The company, which sells electric scooters, steam showers and saunas over the Internet, has inundated the Broadway Avenue building with boxes and displays of the bulky merchandise.

"It is a beautiful, solid building with close to 40,000 square feet," said Jeremy Rak, who bought the 1914 sandstone building two years ago for $510,000.

This spring [2007], he will expand the business and open a storefront to builders and consumers. Shoppers who used to rent a post office box will still find their names taped above their box.

"It's really a diamond in the rough," Rak said, standing on the second floor looking out on the Black River ...

For Rak, who started his business 10 years ago in his parents' Avon garage, buying the building was a "no-brainer." The price was right, it has plenty of storage space, and he can walk to work (from his townhouse just across the river) with his wife, Rhoda, director of operations, and their playful boxer bulldog, Maggie Moo. The couple spent months refinishing the dark wooden floors and the postmaster's paneled office, where Rhoda works.

The lobby, with its marble columns, is crowded with electric scooters, but the plan is to rent the space to someone who would appreciate the historical building and not mind working around a wall of post office boxes.

The couple is also redoing the second floor, which once housed military recruiters and other government workers, and leasing the office space.

The vaults are intact but are now used for cleaning supplies and storage.
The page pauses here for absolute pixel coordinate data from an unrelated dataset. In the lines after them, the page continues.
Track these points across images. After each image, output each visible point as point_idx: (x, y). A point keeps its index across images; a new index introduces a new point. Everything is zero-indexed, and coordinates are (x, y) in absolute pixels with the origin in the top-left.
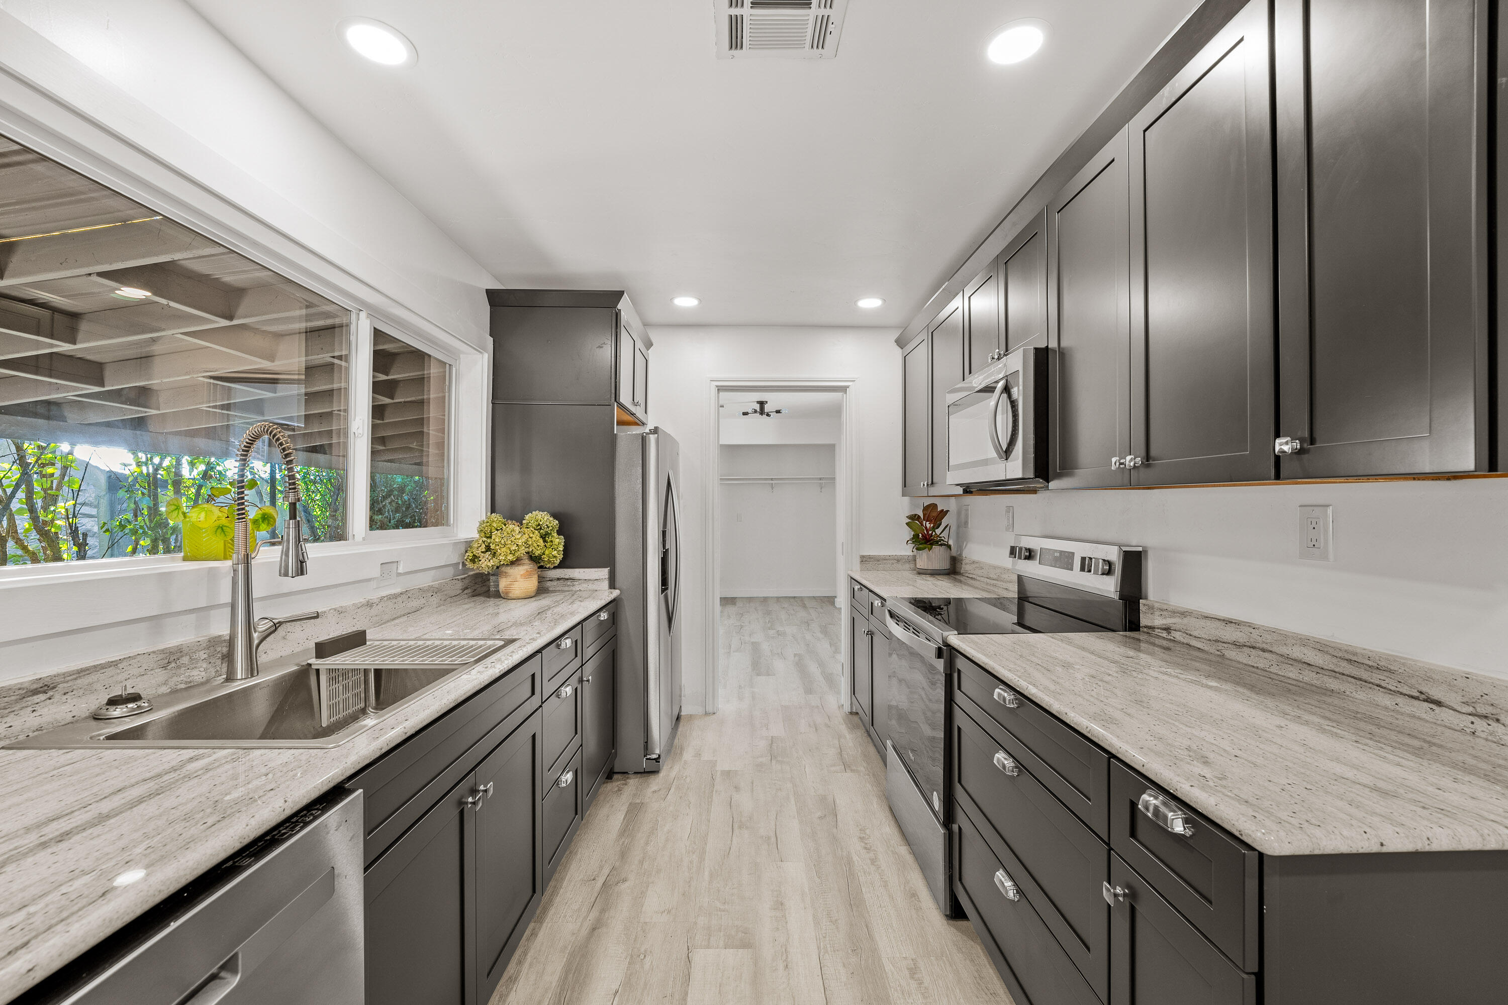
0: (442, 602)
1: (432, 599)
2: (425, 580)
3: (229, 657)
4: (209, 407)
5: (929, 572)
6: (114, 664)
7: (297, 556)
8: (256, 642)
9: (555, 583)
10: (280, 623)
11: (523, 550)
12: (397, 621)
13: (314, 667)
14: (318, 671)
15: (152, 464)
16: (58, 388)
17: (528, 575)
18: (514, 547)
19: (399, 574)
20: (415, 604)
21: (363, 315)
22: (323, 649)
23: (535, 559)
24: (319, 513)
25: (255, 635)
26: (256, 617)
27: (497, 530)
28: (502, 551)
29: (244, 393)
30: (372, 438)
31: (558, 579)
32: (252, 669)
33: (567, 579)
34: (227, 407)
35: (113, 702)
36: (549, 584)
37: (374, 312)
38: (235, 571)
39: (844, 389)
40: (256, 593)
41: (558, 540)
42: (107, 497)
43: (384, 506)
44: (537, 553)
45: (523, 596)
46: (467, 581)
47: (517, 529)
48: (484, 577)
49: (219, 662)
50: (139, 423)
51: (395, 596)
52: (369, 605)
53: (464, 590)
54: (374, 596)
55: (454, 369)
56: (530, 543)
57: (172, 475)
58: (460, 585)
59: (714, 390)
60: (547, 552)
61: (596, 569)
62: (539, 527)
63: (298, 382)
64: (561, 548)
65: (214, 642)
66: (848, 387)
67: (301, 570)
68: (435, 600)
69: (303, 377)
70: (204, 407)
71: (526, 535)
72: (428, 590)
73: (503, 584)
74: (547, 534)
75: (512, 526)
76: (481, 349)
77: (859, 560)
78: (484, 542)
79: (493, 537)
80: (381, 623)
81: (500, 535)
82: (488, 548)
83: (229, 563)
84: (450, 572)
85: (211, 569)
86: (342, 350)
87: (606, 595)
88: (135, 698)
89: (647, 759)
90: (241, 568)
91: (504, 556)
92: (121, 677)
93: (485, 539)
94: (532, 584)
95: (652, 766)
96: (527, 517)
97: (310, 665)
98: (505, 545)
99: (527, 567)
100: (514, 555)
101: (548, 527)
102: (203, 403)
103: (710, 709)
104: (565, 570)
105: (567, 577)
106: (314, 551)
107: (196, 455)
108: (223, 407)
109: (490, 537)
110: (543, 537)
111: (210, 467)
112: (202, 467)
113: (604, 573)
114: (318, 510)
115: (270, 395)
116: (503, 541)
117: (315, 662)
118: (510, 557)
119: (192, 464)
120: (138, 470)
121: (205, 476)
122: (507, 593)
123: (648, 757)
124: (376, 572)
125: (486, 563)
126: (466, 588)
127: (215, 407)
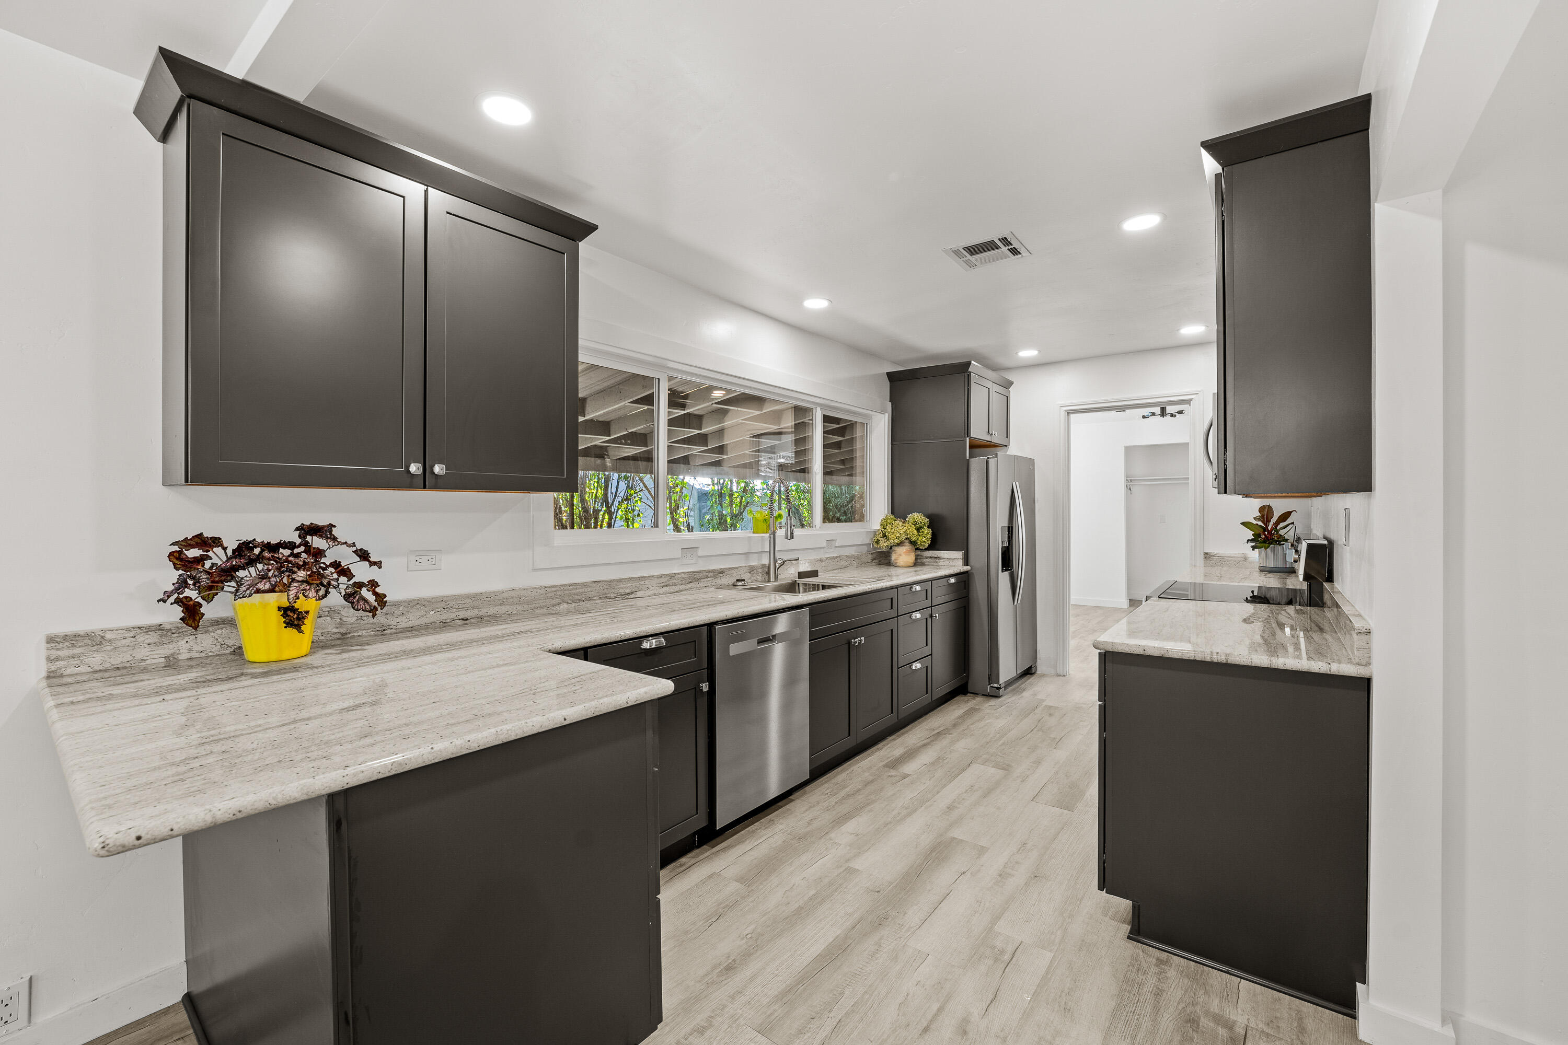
0: (860, 565)
1: (854, 562)
2: (851, 552)
3: (768, 573)
4: (750, 452)
5: (1267, 569)
6: (737, 568)
7: (791, 531)
8: (777, 567)
9: (929, 560)
10: (785, 561)
11: (904, 537)
12: (835, 571)
13: (797, 582)
14: (799, 584)
15: (720, 484)
16: (690, 449)
17: (908, 552)
18: (898, 535)
19: (836, 547)
20: (844, 563)
21: (819, 409)
22: (801, 575)
23: (913, 543)
24: (806, 515)
25: (777, 565)
26: (777, 557)
27: (890, 524)
28: (891, 537)
29: (766, 442)
30: (824, 473)
31: (931, 557)
32: (776, 579)
33: (936, 558)
34: (758, 451)
35: (738, 580)
36: (925, 560)
37: (823, 406)
38: (770, 537)
39: (1188, 402)
40: (777, 549)
41: (927, 531)
42: (698, 504)
43: (848, 509)
44: (914, 539)
45: (906, 565)
46: (875, 555)
47: (901, 523)
48: (887, 554)
49: (765, 575)
50: (718, 464)
51: (834, 558)
52: (821, 560)
53: (873, 560)
54: (824, 556)
55: (868, 426)
56: (908, 532)
57: (728, 490)
58: (870, 557)
59: (1063, 415)
60: (920, 539)
61: (955, 552)
62: (915, 524)
63: (791, 433)
64: (929, 536)
65: (764, 566)
66: (1191, 400)
67: (792, 538)
68: (855, 563)
69: (793, 430)
70: (747, 452)
71: (906, 528)
72: (851, 557)
73: (894, 557)
74: (921, 528)
75: (899, 523)
76: (883, 412)
77: (1202, 556)
78: (882, 531)
79: (887, 528)
80: (827, 571)
81: (890, 527)
82: (884, 535)
83: (768, 535)
84: (865, 549)
85: (762, 536)
86: (809, 433)
87: (960, 567)
88: (744, 580)
89: (991, 687)
90: (772, 536)
91: (893, 540)
92: (739, 573)
93: (883, 530)
94: (911, 558)
95: (994, 692)
96: (909, 516)
97: (796, 581)
98: (893, 533)
99: (907, 547)
100: (898, 539)
101: (921, 523)
102: (747, 450)
103: (1060, 672)
104: (935, 551)
105: (936, 556)
106: (797, 532)
107: (740, 477)
108: (755, 451)
109: (886, 529)
110: (918, 530)
111: (747, 484)
112: (742, 485)
113: (959, 555)
114: (806, 512)
115: (777, 442)
116: (892, 531)
117: (799, 581)
118: (896, 541)
119: (738, 483)
120: (713, 488)
121: (745, 491)
122: (896, 563)
123: (992, 685)
124: (824, 544)
125: (884, 544)
126: (875, 559)
127: (753, 451)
The one-way windows and peep holes are fun to show off but aren't really needed to monitor Rakatak employees, who would need a dolly or more to cart off merchandise.

Not so when postal employees worked there, according to the Lorain Times-Herald: "There isn't a corner nor a crevice where a postal worker or carrier, intent on filching a registered letter or package, might hide secure from the searching eye of a postal inspector, haunting one of those masked passages. Even the swing room with its 20 armchairs for leisure moments is not beyond the reach of that net," a reporter wrote in a front-page story about the grand opening of the $150,000 post office [in 1914].

A few postal workers have stopped by to see what Rak has done to the space. He expects a lot more visitors in the coming months because he plans to deliver a first-class store.